Thomas was joined by Chief Justice William Rehnquist and Justices Antonin Scalia and Anthony M. Kennedy.

Wellpoint did not return several phone calls seeking comment.

In a statement, Karen Ignagni, president of the American Association of Health Plans, said health care decisions should be based on uniform standards and medical evidence.

“This decision makes more difficult the goal of a uniform review process to protect patients,” she said.

As Congress tries to create a national patients’ bill of rights, some, however, are pushing Congress to use the decision as impetus. Since Sept. 11, legislation on patients’ rights has stalled.
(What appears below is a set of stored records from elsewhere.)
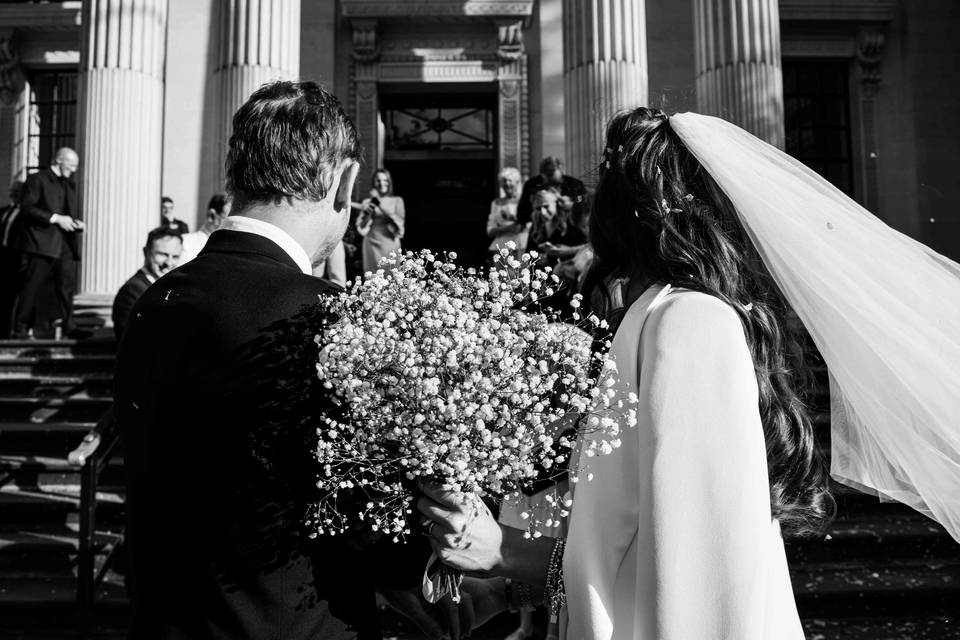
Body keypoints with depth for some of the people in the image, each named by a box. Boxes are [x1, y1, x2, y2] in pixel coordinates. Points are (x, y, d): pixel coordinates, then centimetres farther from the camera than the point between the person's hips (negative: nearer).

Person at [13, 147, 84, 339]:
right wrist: (56, 218, -17)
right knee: (32, 286, -2)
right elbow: (27, 208, -10)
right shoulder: (37, 180, -1)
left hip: (66, 245, 6)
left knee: (68, 285, -1)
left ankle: (68, 326, 1)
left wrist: (77, 223, 4)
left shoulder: (70, 185, 20)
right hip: (41, 243, -6)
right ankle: (20, 326, 7)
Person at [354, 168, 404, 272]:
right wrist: (369, 209, -12)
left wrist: (379, 204, -11)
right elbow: (361, 228, 3)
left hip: (390, 245, -1)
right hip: (372, 245, 1)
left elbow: (399, 223, -8)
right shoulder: (367, 202, 10)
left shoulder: (397, 200, 7)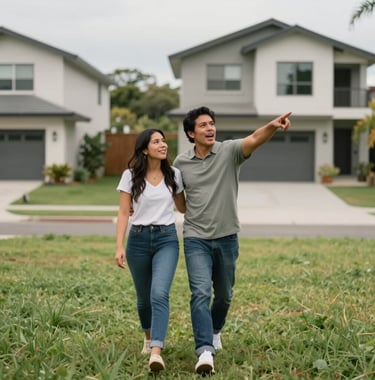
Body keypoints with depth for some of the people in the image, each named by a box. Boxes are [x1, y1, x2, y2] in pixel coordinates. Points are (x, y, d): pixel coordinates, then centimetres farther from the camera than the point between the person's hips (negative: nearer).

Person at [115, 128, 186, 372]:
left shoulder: (174, 175, 4)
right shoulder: (131, 176, -3)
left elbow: (182, 208, 16)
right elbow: (124, 213, -4)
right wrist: (119, 246, -12)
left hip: (167, 238, 0)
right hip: (138, 239, 0)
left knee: (160, 294, -19)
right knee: (144, 296, 14)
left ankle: (156, 352, -26)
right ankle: (149, 336, 42)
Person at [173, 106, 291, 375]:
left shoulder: (229, 151, -6)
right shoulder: (181, 162, 1)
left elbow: (256, 139, -27)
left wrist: (273, 126, -46)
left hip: (226, 238, 1)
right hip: (196, 239, -1)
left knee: (224, 295, 18)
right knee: (201, 294, -17)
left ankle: (215, 331, 46)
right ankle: (205, 352, -22)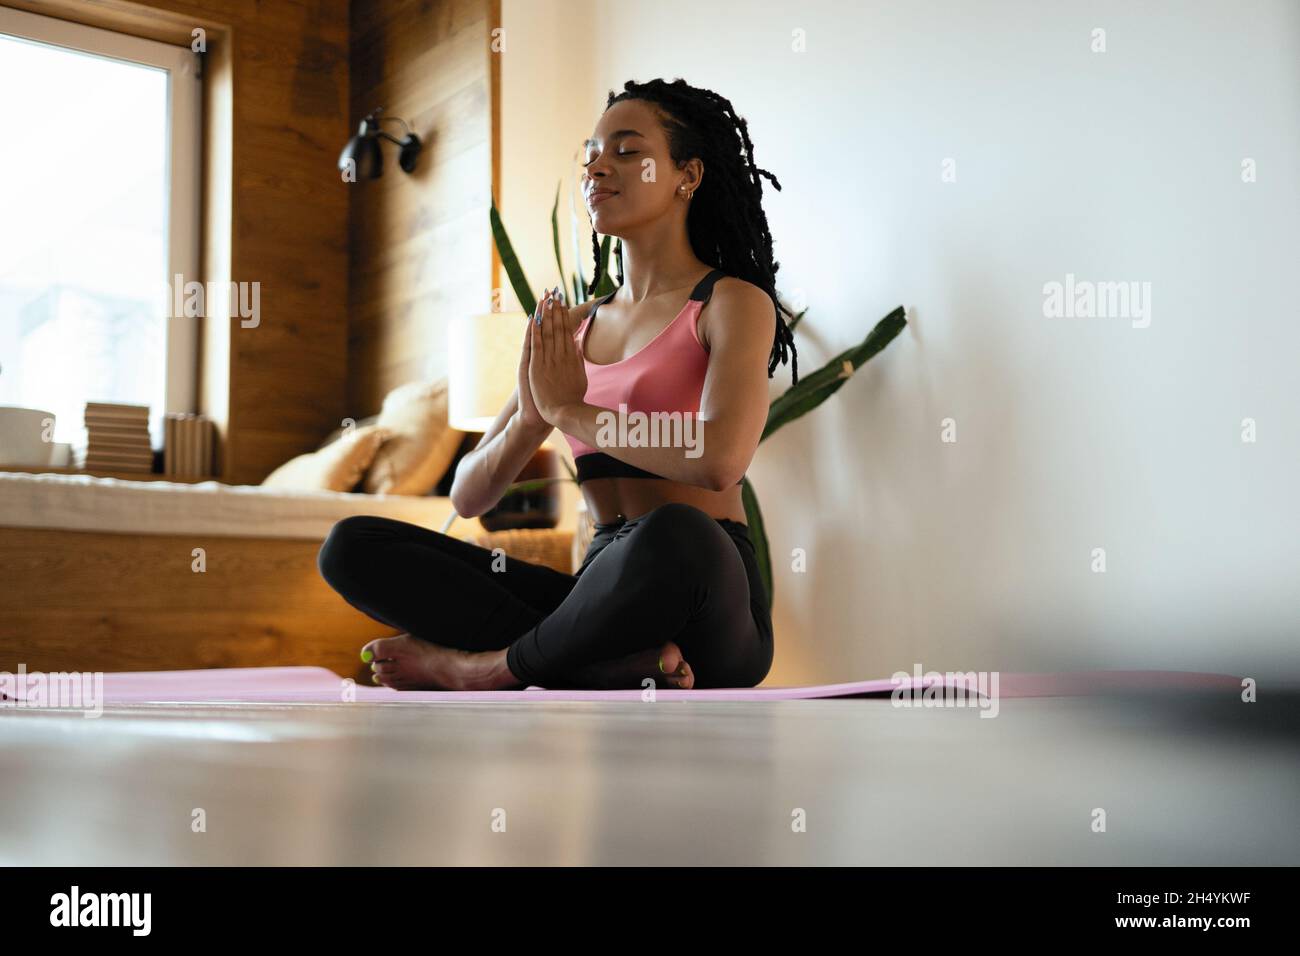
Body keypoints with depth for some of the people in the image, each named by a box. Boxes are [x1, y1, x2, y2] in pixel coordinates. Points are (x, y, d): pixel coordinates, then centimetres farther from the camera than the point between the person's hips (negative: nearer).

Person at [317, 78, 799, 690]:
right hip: (605, 589, 5)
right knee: (352, 546, -8)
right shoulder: (571, 328, 16)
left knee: (674, 536, -41)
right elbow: (468, 497, 12)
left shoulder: (732, 302, 1)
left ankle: (492, 665, -14)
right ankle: (622, 662, -21)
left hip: (707, 601, -5)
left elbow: (719, 460, -21)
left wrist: (571, 409, -9)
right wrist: (531, 417, -9)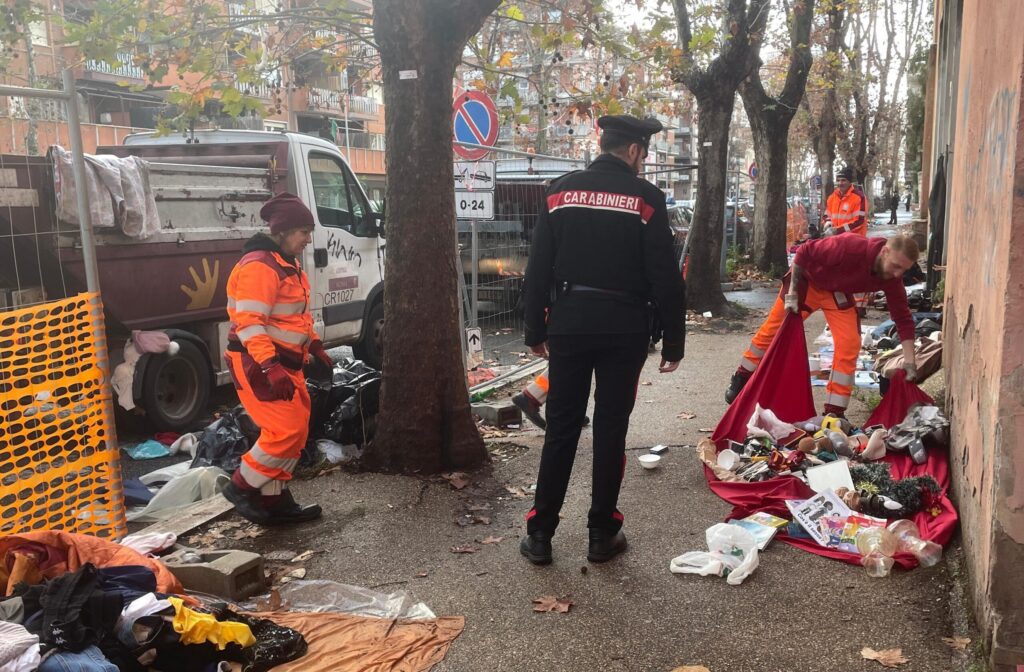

Dr. Donald Palmisano, president-elect of the American Medical Association, said, “Congress still needs to act because the patients’ bill of rights should apply to all citizens. We want to eliminate any gaps.”

Jamie Court, executive director of the Foundation for Taxpayer and Consumer Rights, a Santa Monica-based consumer organization, said: “The lesson Congress must take away is that HMOs will fight with all their money, power and resources if the corporations know that all they are responsible for is the cost of the benefit they should have provided in the first place.”

In California, consumer advocates and even the HMO industry had expressed concern in recent months that the court could rule in favor of Rush.

The California Association of Health Plans‘ board of directors voted recently to urge its members to voluntarily comply with the state’s independent review legislation if the court ruled the other way.

“We like our law, we want our law to work, and we think it’s a critically important reform,” said Walter Zelman, president of the association. “We think consumers should have the right to appeal a decision of their managed-care plan.”

Since the state implemented independent reviews in January 2001, about 800 complaints from patients about their HMOs coverage decisions have gone to an independent review, Zingale said. Sixty-five percent of the time, reviews have upheld the decision of the HMO.

More importantly, though, the mere possibility of an independent review has changed the behavior of HMOs, Zingale said.

“Thousands (of disputes) have been resolved before it’s gone to that level because HMOs don’t want it to get there,” he said.